I ended up doing a fellowship at UTHSCSA and I’ve been on as faculty since 2016. I enjoy the broad spectrum of disease I see and take care of. It’s so diverse; there’s a bunch of different patient populations and different things that you see, diagnose, and treat in the ICU and Trauma bay. One night on call I may be exploring somebody’s neck, I may be exploring somebody’s chest, I may be exploring somebody’s abdomen, or I may be exploring somebody’s extremity; and that’s all in the same call. It can be very variable and I enjoy that a lot.
We didn’t have in-house faculty at my residency program, so you had to make the decision to take someone that was crashing to the operating room as a chief resident and you often had to start the case while the faculty were on their way. There were a few times that I was taking out a spleen and wondering if I was doing everything the right way before the attending even arrived. It was a daunting experience, but I think you grow up quickly when you have that responsibility on your shoulders and you have to make those decisions. While it can still be intimidating because they’re the sickest patients and they could potentially die in your hands, I feel that I got the training needed to be able to make those decisions.
I fall into a couple different niches around here.
I work with the pediatric burn program as well as serve as the Director of Emergency General Surgery. We found a real need for a pediatric burn program here because BAMC takes care of adult burn patients from all over the world but they don’t manage pediatric burns. Dr. Stewart pioneered the program to get it off the ground and Dr. Liao took over from there. As the pediatric trauma program grew larger and larger and it became more daunting to take on both that and the burn program, she handed it over to me.
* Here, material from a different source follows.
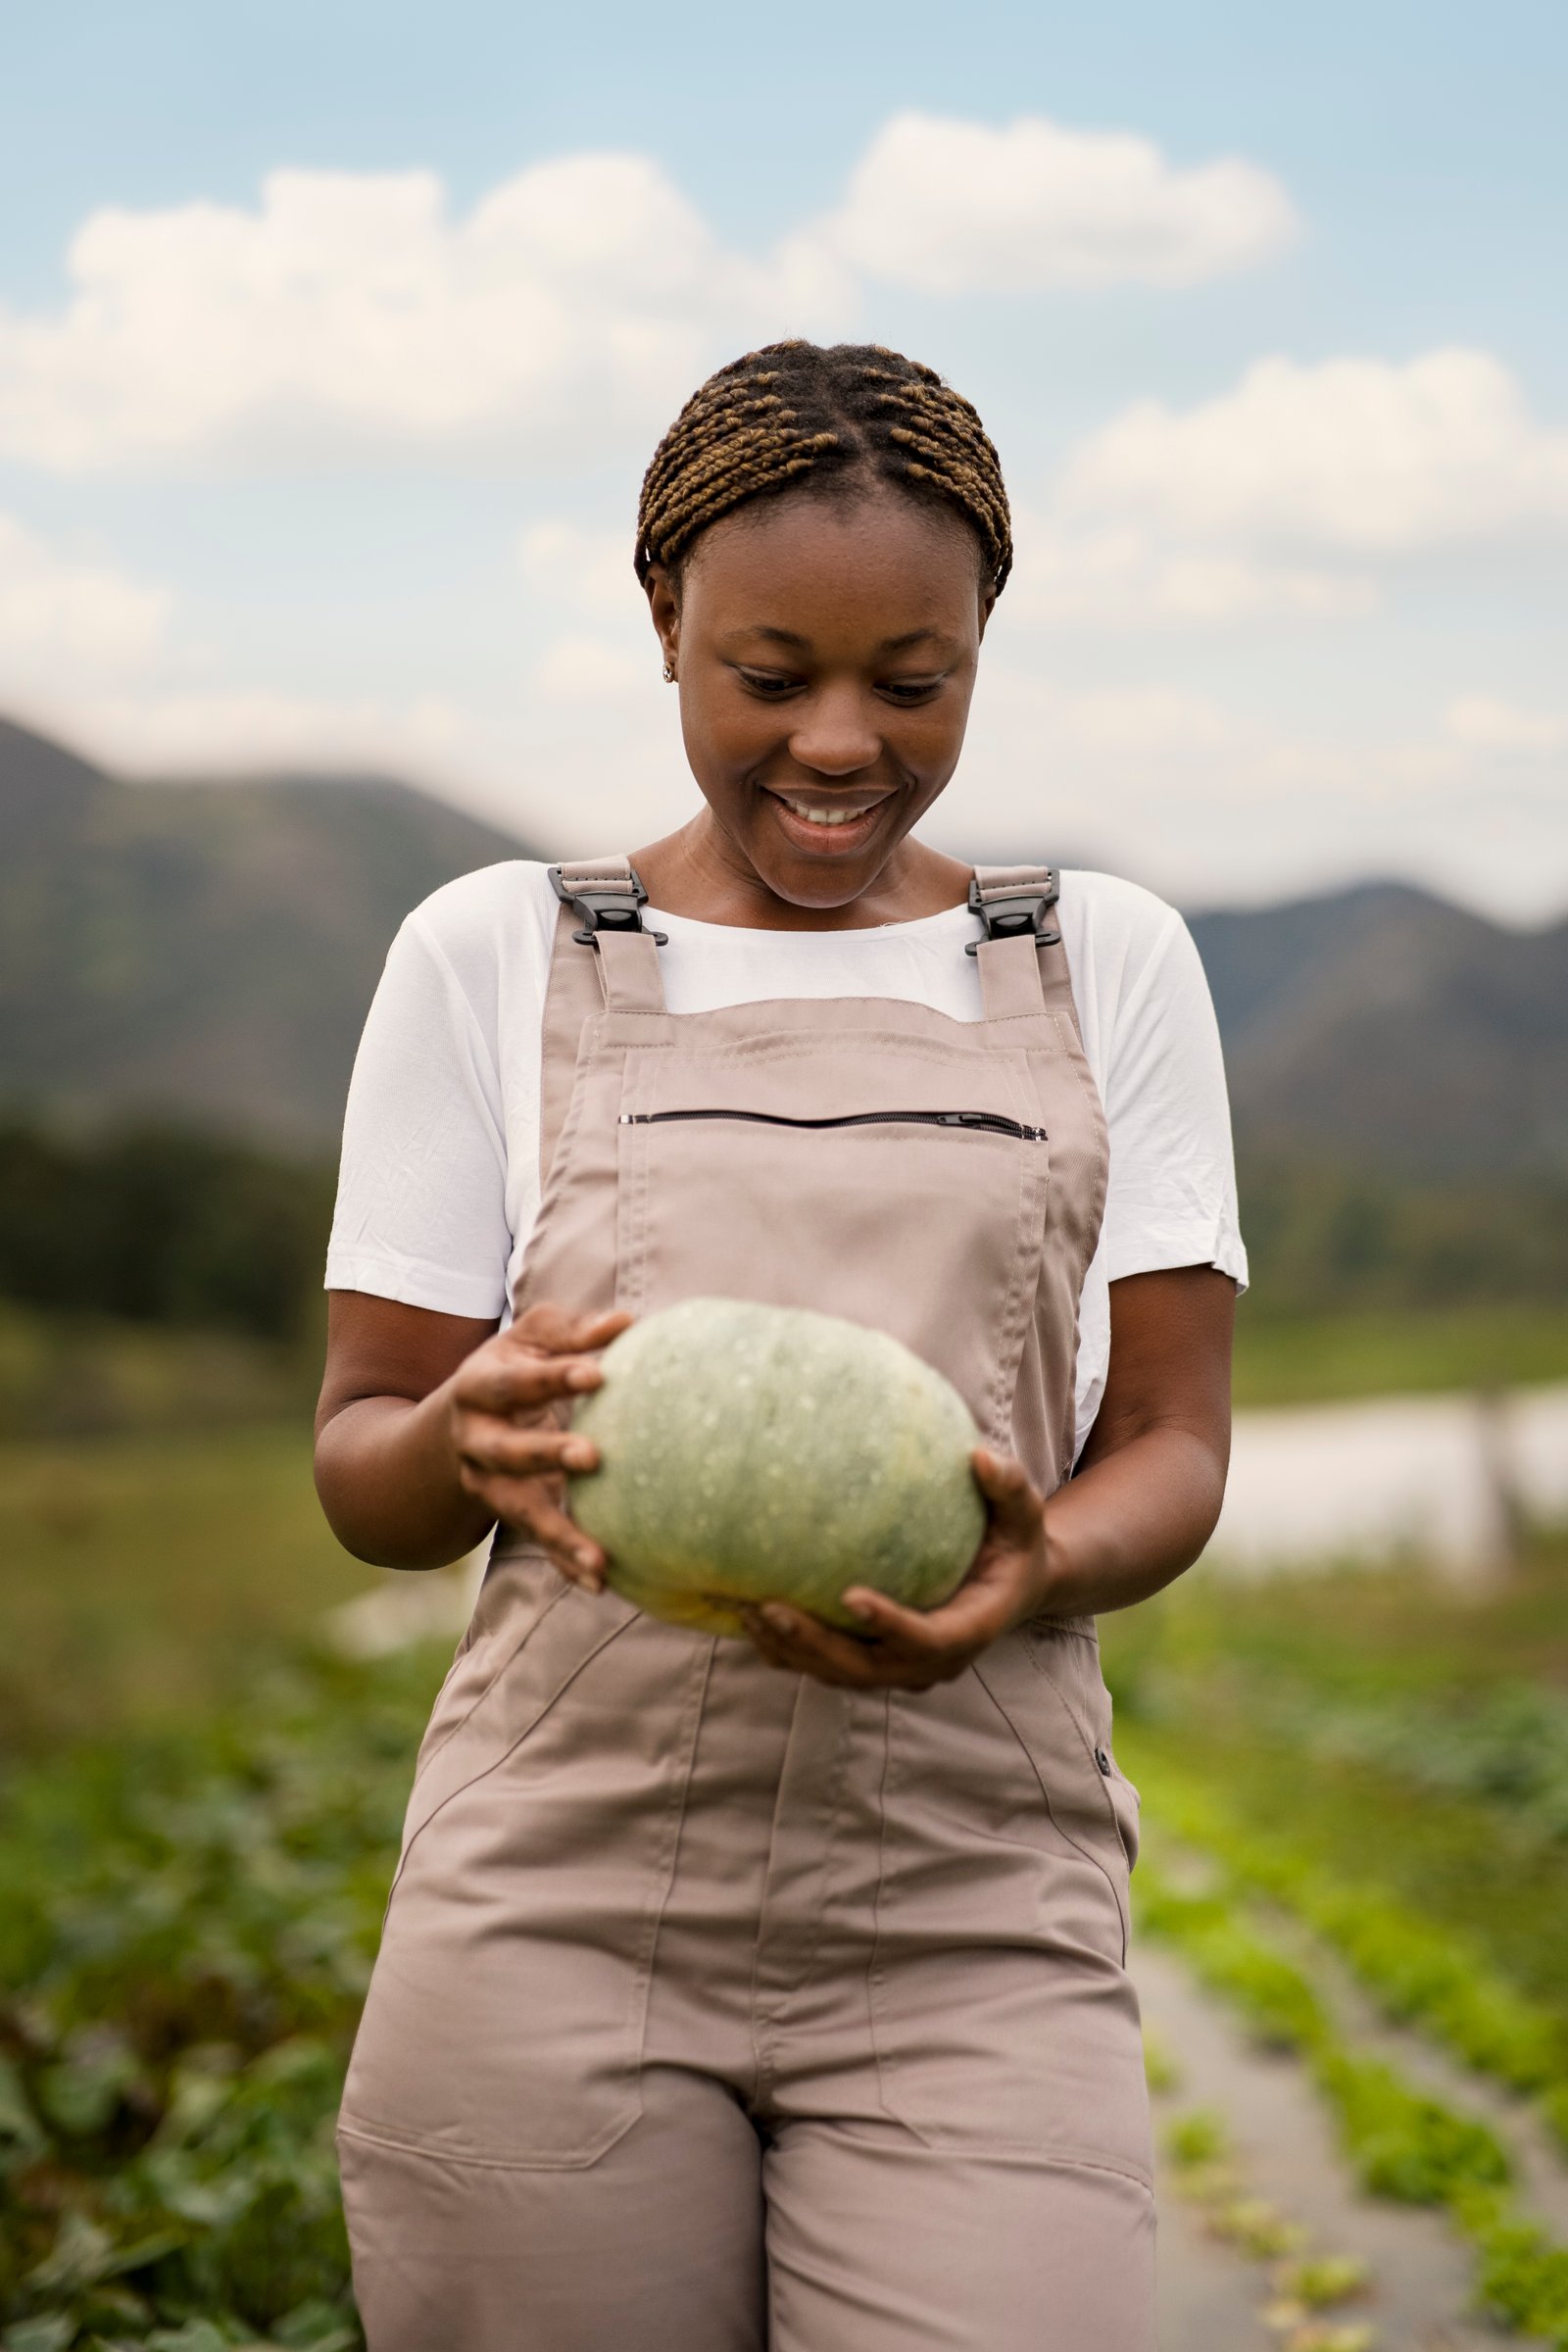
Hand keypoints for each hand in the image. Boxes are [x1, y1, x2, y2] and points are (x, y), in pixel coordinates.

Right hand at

We see a lot of small burns like less than 5%, some medium-sized burns up to 20%, and every so often some of the larger burns up to 60-70%. So it involves a lot of initial resuscitation and then a lot of decision making when it comes to excision and grafting.
If you can sit back and identify something to learn after each experience, that will make you a better physician. We do a lot of internal review of all of our trauma patients through both a department morbidity and mortality (M&M) and a division M&M. Everyday at morning report, we discuss every patient’s case including management options and issues. There are countless times where I learn things in those situations where I’ve thought how grateful I am that we do those because we see so much. I enjoy the colleagues that I work with; they are really great and appreciative. We all work really well together and I believe that’s something that makes the job easier and more sustainable.
Trauma/Critical care has a really high burnout rate of physicians. One of the reasons for that is dealing with the situations that we deal with on a day to day basis. Having a group of people like I do that are like-minded and collegial helps there to be less burn out, less regret, less neglect; all the stuff that we do to ourselves for this job.